This week's assignment...
Weekend Assignment #197: Now that the WGA strike has had lots of time to affect the prime time television schedules, how is it affecting you as a viewer? What show do you miss most, aside from reruns? Do you miss your weekly appointment with that ill-behaved doctor, or your visits to Wisteria Lane? Does it bother you not to laugh at fresh jokes on your favorite sitcom? Or are you just as happy watching reality shows, or new episodes of shows that have been held back until now? We want to know!I don't watch a lot of network prime-time television because of my work schedule, but I would hate the glut of reality shows, game shows, and pseudo-news shows. What was really killing me was not being able to watch new episodes of The Daily Show and The Colbert Report. Both shows are back on now without writers. I don't know how that's working out for them; I haven't been watching. My favorite shows, Battlestar Galactica and Lost have had their season premieres delayed, but Lost will start airing the episodes they've got in the can on January 31.
Extra Credit: how are you spending the time instead?
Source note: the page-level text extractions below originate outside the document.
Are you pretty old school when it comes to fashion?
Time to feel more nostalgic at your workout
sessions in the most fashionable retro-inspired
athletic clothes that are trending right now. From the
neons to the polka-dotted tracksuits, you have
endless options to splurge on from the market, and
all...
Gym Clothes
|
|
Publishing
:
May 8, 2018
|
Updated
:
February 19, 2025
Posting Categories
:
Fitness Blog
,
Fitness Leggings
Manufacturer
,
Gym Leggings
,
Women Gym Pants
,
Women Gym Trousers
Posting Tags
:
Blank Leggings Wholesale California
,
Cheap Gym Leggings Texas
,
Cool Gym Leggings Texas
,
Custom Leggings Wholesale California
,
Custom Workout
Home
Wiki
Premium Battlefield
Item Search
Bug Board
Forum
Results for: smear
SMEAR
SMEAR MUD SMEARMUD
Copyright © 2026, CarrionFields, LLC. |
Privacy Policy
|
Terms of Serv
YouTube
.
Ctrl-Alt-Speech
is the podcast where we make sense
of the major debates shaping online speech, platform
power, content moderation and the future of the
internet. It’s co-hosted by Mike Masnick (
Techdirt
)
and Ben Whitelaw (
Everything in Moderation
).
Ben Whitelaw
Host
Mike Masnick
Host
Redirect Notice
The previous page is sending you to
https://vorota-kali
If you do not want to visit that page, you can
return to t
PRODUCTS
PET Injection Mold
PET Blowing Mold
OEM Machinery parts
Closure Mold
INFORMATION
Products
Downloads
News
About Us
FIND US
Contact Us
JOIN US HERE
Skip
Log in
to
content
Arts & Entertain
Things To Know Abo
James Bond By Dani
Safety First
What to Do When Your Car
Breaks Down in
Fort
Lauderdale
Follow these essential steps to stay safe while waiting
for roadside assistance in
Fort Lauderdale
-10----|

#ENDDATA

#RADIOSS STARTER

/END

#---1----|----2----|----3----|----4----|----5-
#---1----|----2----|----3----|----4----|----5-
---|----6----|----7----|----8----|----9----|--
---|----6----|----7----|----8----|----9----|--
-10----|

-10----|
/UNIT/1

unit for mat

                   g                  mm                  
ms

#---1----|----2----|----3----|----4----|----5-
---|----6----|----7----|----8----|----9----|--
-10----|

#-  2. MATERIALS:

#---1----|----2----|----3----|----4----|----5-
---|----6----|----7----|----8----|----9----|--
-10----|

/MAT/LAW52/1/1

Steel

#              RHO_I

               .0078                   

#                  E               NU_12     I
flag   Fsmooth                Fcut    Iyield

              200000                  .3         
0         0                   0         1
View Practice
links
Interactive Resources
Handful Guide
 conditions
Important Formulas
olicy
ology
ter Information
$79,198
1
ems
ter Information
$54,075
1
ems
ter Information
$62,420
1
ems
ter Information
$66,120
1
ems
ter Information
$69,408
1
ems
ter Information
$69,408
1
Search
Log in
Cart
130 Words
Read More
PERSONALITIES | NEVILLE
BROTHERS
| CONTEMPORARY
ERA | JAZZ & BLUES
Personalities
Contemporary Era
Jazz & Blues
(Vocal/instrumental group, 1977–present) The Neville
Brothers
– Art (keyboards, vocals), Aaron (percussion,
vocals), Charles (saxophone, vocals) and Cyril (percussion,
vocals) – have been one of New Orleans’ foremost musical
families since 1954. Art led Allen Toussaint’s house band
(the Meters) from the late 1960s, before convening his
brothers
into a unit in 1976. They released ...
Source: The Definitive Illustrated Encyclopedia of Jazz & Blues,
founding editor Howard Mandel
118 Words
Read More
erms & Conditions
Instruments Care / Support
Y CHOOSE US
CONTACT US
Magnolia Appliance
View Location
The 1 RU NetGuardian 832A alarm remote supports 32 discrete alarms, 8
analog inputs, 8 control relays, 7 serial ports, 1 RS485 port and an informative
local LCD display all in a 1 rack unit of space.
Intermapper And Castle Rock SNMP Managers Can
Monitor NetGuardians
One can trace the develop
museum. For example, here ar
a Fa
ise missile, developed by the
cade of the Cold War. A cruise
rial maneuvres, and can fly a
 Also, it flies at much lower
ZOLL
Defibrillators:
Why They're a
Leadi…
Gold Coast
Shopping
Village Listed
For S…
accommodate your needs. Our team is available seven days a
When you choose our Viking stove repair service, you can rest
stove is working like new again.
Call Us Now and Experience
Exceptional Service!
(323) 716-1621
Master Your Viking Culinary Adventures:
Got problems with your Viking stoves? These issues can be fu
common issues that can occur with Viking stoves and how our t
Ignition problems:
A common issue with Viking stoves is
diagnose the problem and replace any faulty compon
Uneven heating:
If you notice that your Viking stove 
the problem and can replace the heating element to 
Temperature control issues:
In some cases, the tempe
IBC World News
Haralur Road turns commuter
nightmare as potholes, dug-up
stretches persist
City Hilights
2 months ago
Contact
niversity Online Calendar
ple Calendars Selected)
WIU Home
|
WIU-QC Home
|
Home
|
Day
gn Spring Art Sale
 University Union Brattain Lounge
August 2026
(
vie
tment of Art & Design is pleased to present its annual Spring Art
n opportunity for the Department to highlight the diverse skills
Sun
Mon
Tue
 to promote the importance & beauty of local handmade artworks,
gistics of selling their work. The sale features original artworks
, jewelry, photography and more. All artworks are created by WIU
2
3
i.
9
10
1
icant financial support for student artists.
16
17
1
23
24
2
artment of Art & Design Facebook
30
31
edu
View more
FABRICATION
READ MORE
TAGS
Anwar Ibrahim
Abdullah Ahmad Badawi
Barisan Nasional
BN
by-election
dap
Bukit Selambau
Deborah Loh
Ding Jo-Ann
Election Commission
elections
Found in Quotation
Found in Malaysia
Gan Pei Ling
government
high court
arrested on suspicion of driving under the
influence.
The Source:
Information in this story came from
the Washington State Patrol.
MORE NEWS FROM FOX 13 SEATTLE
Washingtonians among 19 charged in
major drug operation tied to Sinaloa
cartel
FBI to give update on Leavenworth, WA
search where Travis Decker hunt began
I've got a lot of sympathy for the writers. The media companies are on shaky ground. They're pleading web ignorance. They just don't think there is any money to be made on the web, and they certainly couldn't figure out an appropriate formula to compensate the writers for any of their work that happens to go out on the web. It's all BS.
In a previous post, I talked about the effects of the strike on Battlestar Galactica. There was a long quote from showrunner Ron Moore. It bears repeating...
"Fundamentally this is about the internet, and this is about whether writers get paid for material that is made for the internet or if they're paid for material that is broadcast on the internet that was developed for TV or movies." Moore shared a story to illustrate the scenario, saying "I had a situation last year on Battlestar Galactica where we were asked by Universal to do webisodes [Note: Moore is referring to The Resistance webisodes which ran before Season 3 premiered], which at that point were very new and 'Oooh, webisodes! What does that mean?' It was all very new stuff. And it was very eye opening, because the studio's position was 'Oh, we're not going to pay anybody to do this. You have to do this, because you work on the show. And we're not going to pay you to write it. We're not going to pay the director, and we're not going to pay the actors.' At which point we said 'No thanks, we won't do it.'"The future of entertainment is the merger of the traditional forms with the Internet. As their delivery systems improve, more people are going to go to the Internet to watch what they want when they want. That's where the money is, and that's the golden goose the media conglomerates are trying to protect. I don't think I'm going to watch The Daily Show or The Colbert Report until their writers come back.
"We got in this long, protracted thing and eventually they agreed to pay everybody involved. But then, as we got deeper into it, they said 'But we're not going to put any credits on it. You're not going to be credited for this work. And we can use it later, in any fashion that we want.' At which point I said 'Well, then we're done and I'm not going to deliver the webisodes to you.' And they came and they took them out of the editing room anyway -- which they have every right to do. They own the material -- But it was that experience that really showed me that that's what this is all about. If there's not an agreement with the studios about the internet, that specifically says 'This is covered material, you have to pay us a formula - whatever that formula turns out to be - for use of the material and how it's all done,' the studios will simply rape and pillage."
Previous posts on the strike:
Battlestar Galactica and the Writers Strike
The Colbert Report Writers' Video
A Daily Show Fix of Sorts
Extra Credit: I'm going to spend the free time the way I spend most of my free time: more time on the Internet.